Data excerpts:
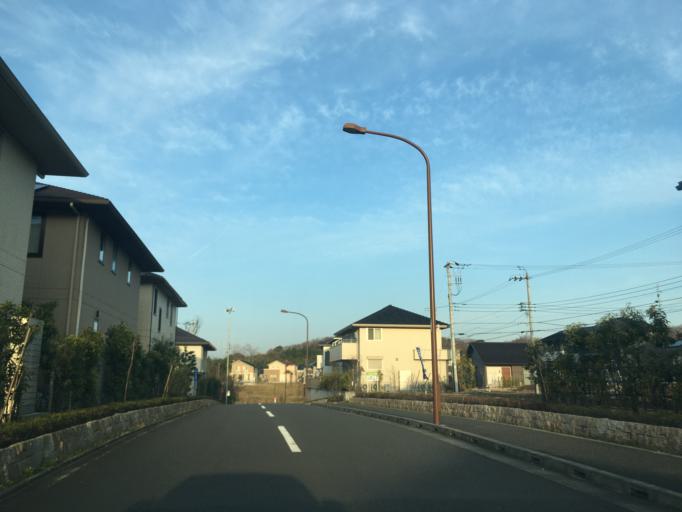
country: JP
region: Tokyo
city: Hino
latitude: 35.6339
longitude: 139.3998
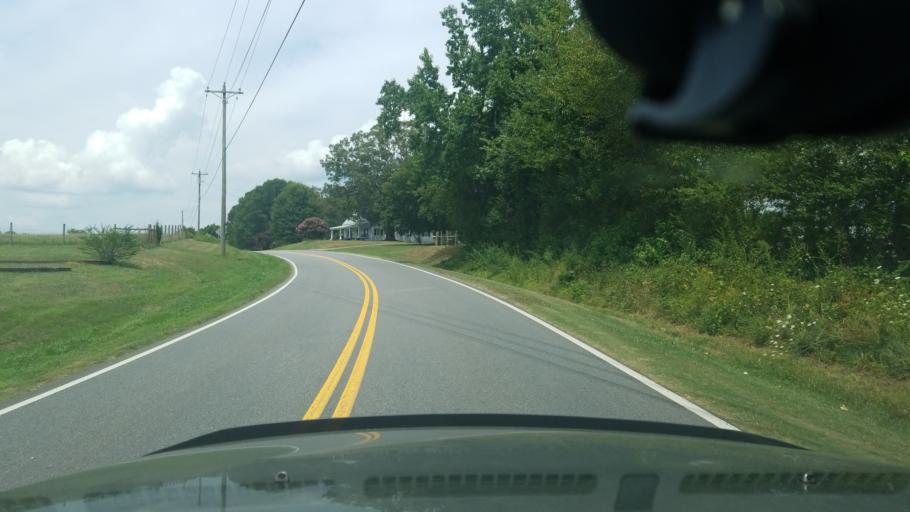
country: US
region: Georgia
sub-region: Forsyth County
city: Cumming
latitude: 34.2409
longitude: -84.2530
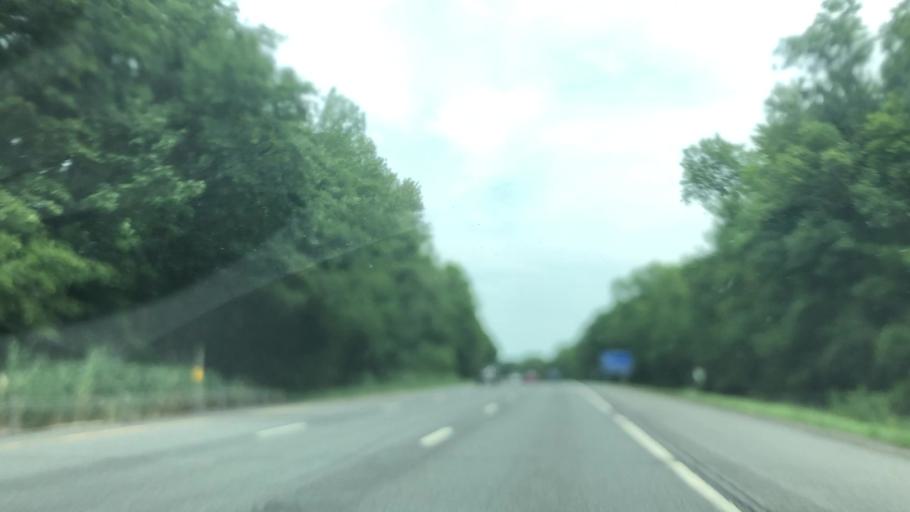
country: US
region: New York
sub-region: Saratoga County
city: Saratoga Springs
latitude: 43.0612
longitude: -73.7589
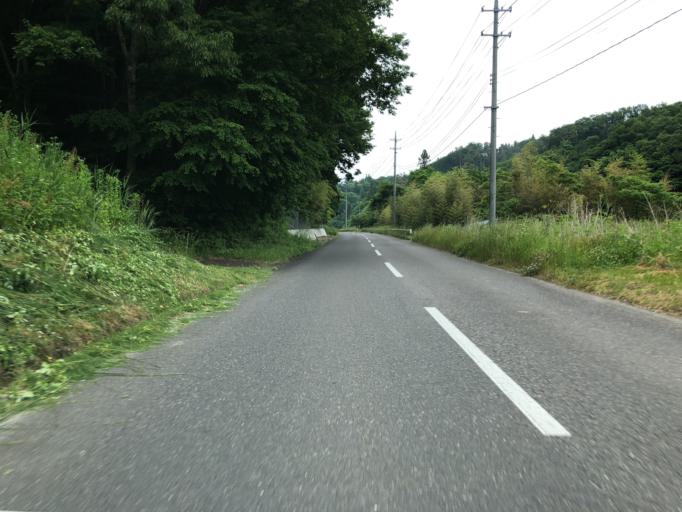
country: JP
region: Fukushima
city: Funehikimachi-funehiki
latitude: 37.4260
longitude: 140.6137
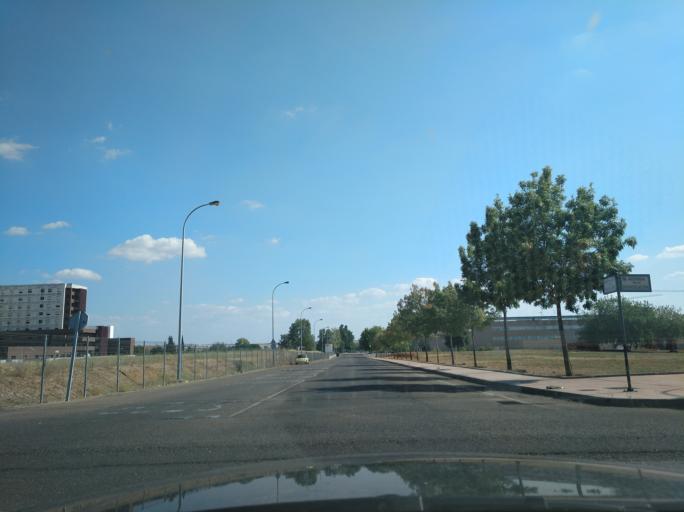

Request:
Copy out every one of the rows above line for line, with no changes, and leave out the pictures.

Correct result:
country: JP
region: Tokyo
city: Hino
latitude: 35.6339
longitude: 139.3998
country: US
region: Georgia
sub-region: Forsyth County
city: Cumming
latitude: 34.2409
longitude: -84.2530
country: US
region: New York
sub-region: Saratoga County
city: Saratoga Springs
latitude: 43.0612
longitude: -73.7589
country: JP
region: Fukushima
city: Funehikimachi-funehiki
latitude: 37.4260
longitude: 140.6137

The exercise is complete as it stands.